Even though operational cost isn’t a barrier, renewables aren’t coming online as fast as expected. As the chart below makes clear, we’re lagging behind what’s required to stay on the 40% reduction in net GHG emissions by 2030 pathway (e.g. meet the orange bar projections). Hitting these projections would be good, but doing so still wouldn’t meet the 50-52% reduction the US pledged under the Paris Agreement.
According to the CIM report, “the biggest barriers to deployment [of renewables] between now and 2030 are non-cost in nature—like siting and permitting delays, backlogged grid interconnect queues, and supply chain challenges.” According to the New York Times it takes renewable energy developers four years to get approval for projects—more than twice as long as a decade ago.
Approval is just the first step. The next Herbie/bottleneck is getting approval to connect to the grid. Because costs are down and demand for renewables is high, grid operators are buckling under the weight of their backlogs of requests to connect. PJM, the largest grid operating in the country, is in the midst of a four year pause in accepting new applications (2022 to 2026) so that it can focus its attention on eliminating the backlog. That’s one big Herbie.

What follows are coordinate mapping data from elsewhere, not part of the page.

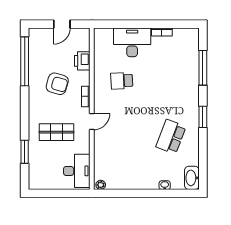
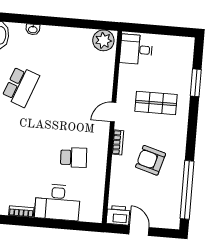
door: (62, 24) -> (139, 231), hinge flipped
printer: (82, 61) -> (118, 215), moved, turned -90
desk: (77, 171) -> (136, 49), width x0.73
plant: (101, 185) -> (103, 40), width x1.87, depth x1.87

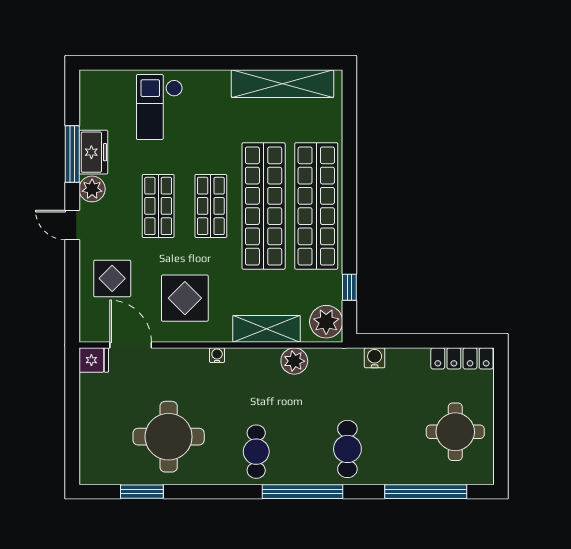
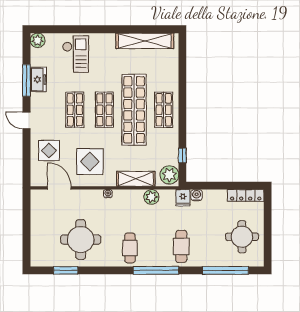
checkout: (159, 107) -> (76, 54), turned 180
plant: (92, 189) -> (38, 40), moved
shop shelf: (316, 206) -> (164, 110), width x0.50, depth x0.74
fridge: (94, 360) -> (183, 198), moved, turned 90

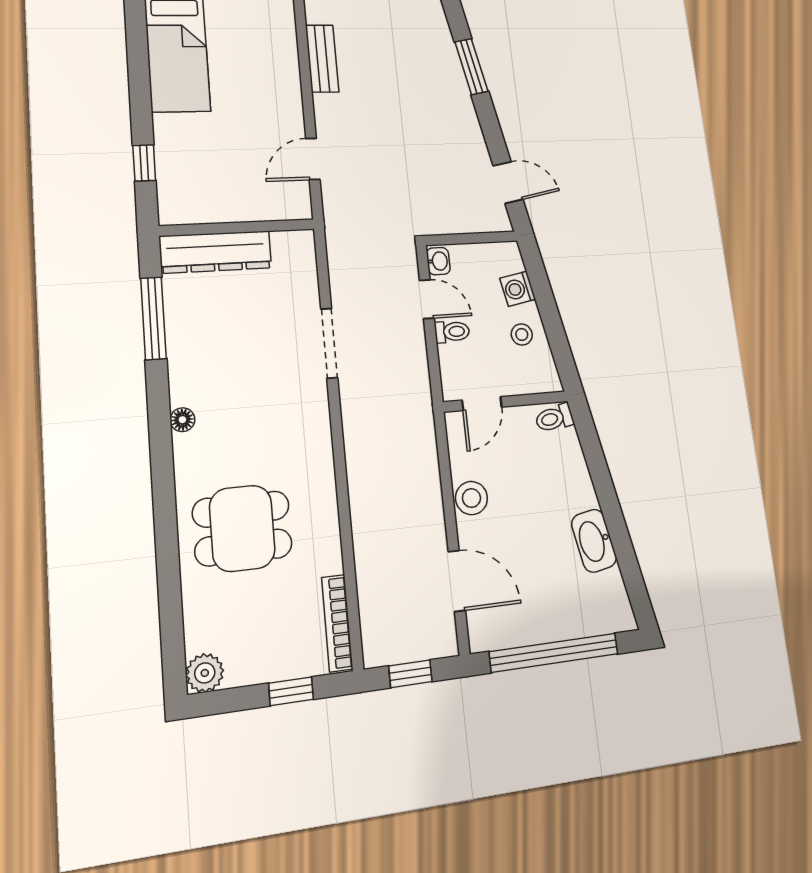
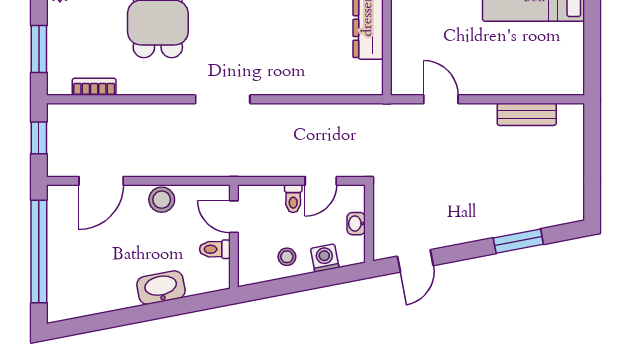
washbasin: (438, 261) -> (356, 224), moved, turned 90
doorway: (329, 343) -> (223, 99), moved
toilet: (554, 418) -> (215, 249), moved, turned -79
washbasin: (594, 541) -> (161, 288), moved
bookcase: (337, 623) -> (94, 87), width x0.64
window: (291, 691) -> (39, 49), width x1.50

The transmission infrastructure itself is our biggest and final challenge. We need to more than double of transmission capacity to put all of these proposed renewable energy projects to work, yet the process for building out this capacity and paying for it is broken. Building these lines can take over a decade and the process can be marred in red tape and pushback from NIMBYs.

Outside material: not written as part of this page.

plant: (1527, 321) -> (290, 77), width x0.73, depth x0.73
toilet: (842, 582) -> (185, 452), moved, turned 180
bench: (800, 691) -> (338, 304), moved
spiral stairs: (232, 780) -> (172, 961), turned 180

According to research by Grid Strategies on renewables, the “average network upgrade charges have grown from about 10 percent of total project costs a few years ago to as much as 50 to 100 percent of those costs today, according to data from Lawrence Berkeley National Laboratory and input from multiple ISOs and RTOs.” Instead of these costs being distributed across projects, they can fall on just the one trying to connect to the grid. This is a major reason why less than 20% of solar and wind proposals make it through the interconnection queue. This is insane. (If you’re interested in diving deep into transmission issues, check out these articles from the New York Times and Canary Media.)

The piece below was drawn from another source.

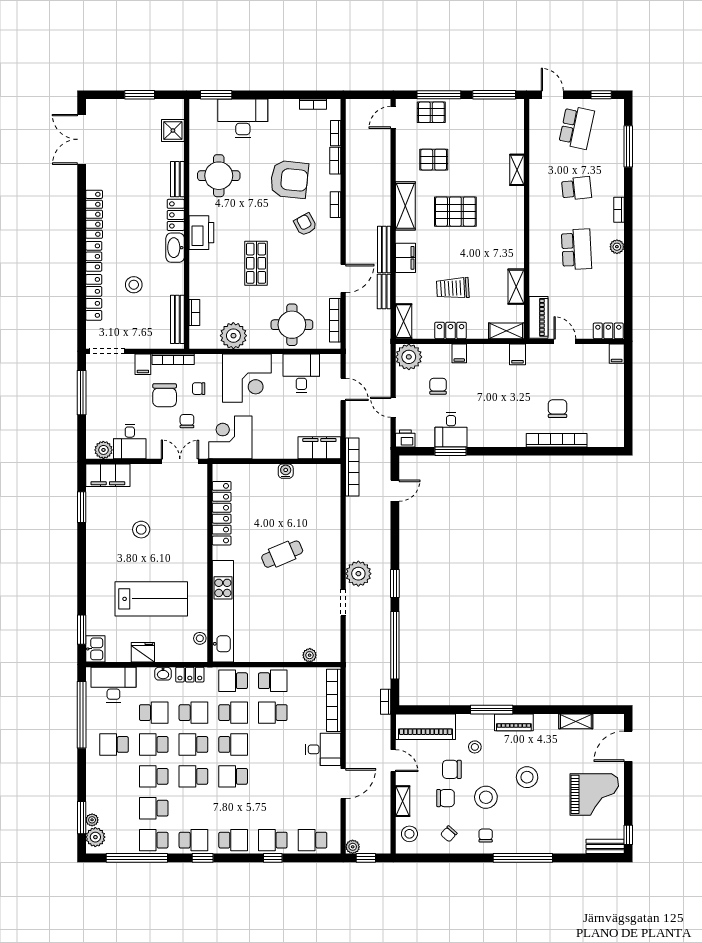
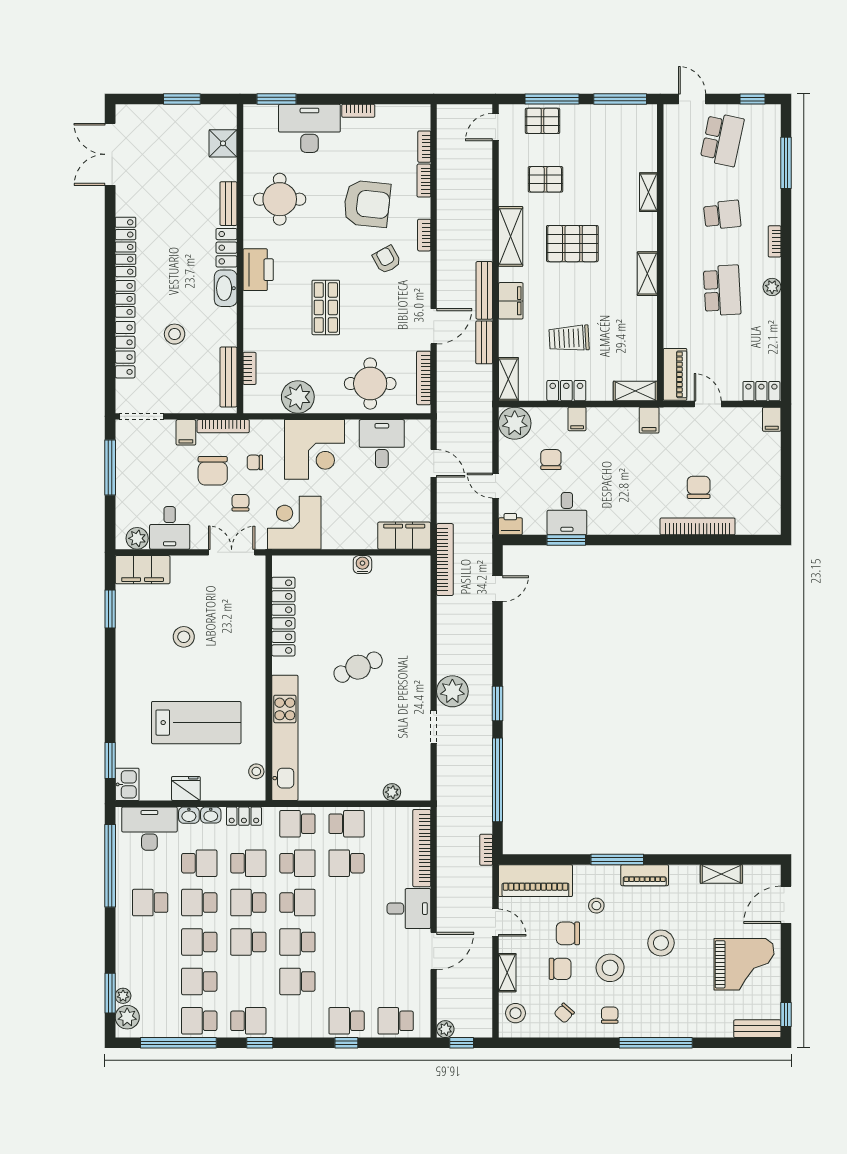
bookcase: (313, 104) -> (358, 111), moved
shelving: (516, 287) -> (647, 274), moved
washbasin: (145, 674) -> (189, 815), added
school desk: (233, 840) -> (297, 981), moved, turned 180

Removing these bottlenecks will require the full resources and attention of the federal government. Thankfully, FERC and Department of Energy are actively addressing these transmission and interconnection issues. Sadly, the experts working on these types of highly technical topics will likely be fired and replaced with stooges if Trump wins and signs his planned executive order to eliminate civil-service protections for 50,000 people (see this chilling article from The Atlantic for details).
Finish the Job
When President Biden talks about using his second term to finish the job, he’s talking about competent administration, policy implementation, and the removal of bottlenecks. In a second Trump Administration, the federal government will go from finding and eliminating Herbies to being the biggest bottleneck against climate action in the world. That’s an outcome we simply can’t afford.
I’ve only covered a sliver of what the IRA covers and how its transforming our country for the better. Energy touches every part of our lives; updating our energy infrastructure to accommodate new, renewable energy sources will not be self-executing—it will require coordinate effort from businesses, scientists, and the government. This is a reason why we need Biden to win reelection and finish the job.
To bring this back to the personal level, I’d encourage all of us to take action by finding the Herbies that our lives less sustainable and working to eliminate them.